Growth in emerging market and developing economies (EMDEs) this year has been downgraded to 3.4%, down from 6.6%, as negative spillovers from the invasion of Ukraine more than offset any near-term boost to some commodity exporters from higher energy prices. This is 1.4% lower than the average recorded growth between 2011 and 2019.

Europe and Central Asia

The adverse spillovers from the war will be most severe for Europe and Central Asia, where output is forecast to sharply contract this year. Countries in this region are highly reliant on Russia for energy needs. The war adversely disrupted the global supply chain for both energy and wheat, leading to inflation in fuel and food prices in this region.

The Middle East and North Africa

In this region, the benefits of higher energy prices for energy exporters are expected to outweigh those prices’ negative impacts on other economies in the region. However, Risks for all EMDE regions are tilted to the downside and include intensifying geopolitical tensions, rising inflation, and food shortages, financial stress and rising borrowing costs, renewed outbreaks of COVID-19, and disruptions from disasters.

Advanced economies

Growth in advanced economies is projected to sharply decelerate from 5.1 percent in 2021 to 2.6 percent in 2022—1.2 percentage points below projections in January. Growth is expected to further moderate to 2.2 percent in 2023, largely reflecting the further unwinding of the fiscal and monetary policy support provided during the pandemic.

What does the World Bank advice moving forward?
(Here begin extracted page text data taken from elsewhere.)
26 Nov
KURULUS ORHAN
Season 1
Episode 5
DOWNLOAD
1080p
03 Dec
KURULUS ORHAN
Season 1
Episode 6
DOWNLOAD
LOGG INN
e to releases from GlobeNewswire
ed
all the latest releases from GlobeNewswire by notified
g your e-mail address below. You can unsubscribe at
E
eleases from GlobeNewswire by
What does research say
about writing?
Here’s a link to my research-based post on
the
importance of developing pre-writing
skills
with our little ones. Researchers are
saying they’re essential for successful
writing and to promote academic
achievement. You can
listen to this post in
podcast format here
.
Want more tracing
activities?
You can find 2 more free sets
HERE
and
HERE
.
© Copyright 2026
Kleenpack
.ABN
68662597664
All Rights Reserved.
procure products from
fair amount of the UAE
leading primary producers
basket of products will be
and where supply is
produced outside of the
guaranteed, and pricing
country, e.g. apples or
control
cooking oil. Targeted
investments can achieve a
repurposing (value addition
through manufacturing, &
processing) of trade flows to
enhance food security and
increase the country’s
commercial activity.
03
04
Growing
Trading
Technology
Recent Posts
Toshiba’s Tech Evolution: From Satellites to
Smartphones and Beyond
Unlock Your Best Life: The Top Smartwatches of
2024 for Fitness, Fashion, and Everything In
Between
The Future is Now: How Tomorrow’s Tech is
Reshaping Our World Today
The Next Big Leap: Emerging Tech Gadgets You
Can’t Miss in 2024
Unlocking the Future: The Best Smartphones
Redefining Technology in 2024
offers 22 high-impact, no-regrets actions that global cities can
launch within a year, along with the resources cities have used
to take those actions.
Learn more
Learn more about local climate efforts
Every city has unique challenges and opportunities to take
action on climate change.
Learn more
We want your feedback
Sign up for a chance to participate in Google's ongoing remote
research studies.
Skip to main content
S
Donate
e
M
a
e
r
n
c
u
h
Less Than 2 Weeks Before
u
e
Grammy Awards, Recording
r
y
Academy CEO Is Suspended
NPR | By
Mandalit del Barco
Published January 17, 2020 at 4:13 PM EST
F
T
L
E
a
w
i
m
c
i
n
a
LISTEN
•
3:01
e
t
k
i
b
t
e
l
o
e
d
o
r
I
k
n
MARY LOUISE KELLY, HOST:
The World Bank in its report highlights the urgent need for decisive policy action globally and nationally. This will involve global efforts to limit the harm to those affected by the war, cushion the blow from surging oil and food prices, speed up debt relief, and expand vaccinations in low-income countries. It will also involve vigorous supply responses at the national level while keeping global commodity markets functioning well.

Policymakers are further advised to refrain from policies that could worsen the increasing commodity prices. These policies include price controls, subsidies, and the banning of exports. Governments will also need to reprioritize spending toward targeted relief for vulnerable populations while being careful of the current economic conditions.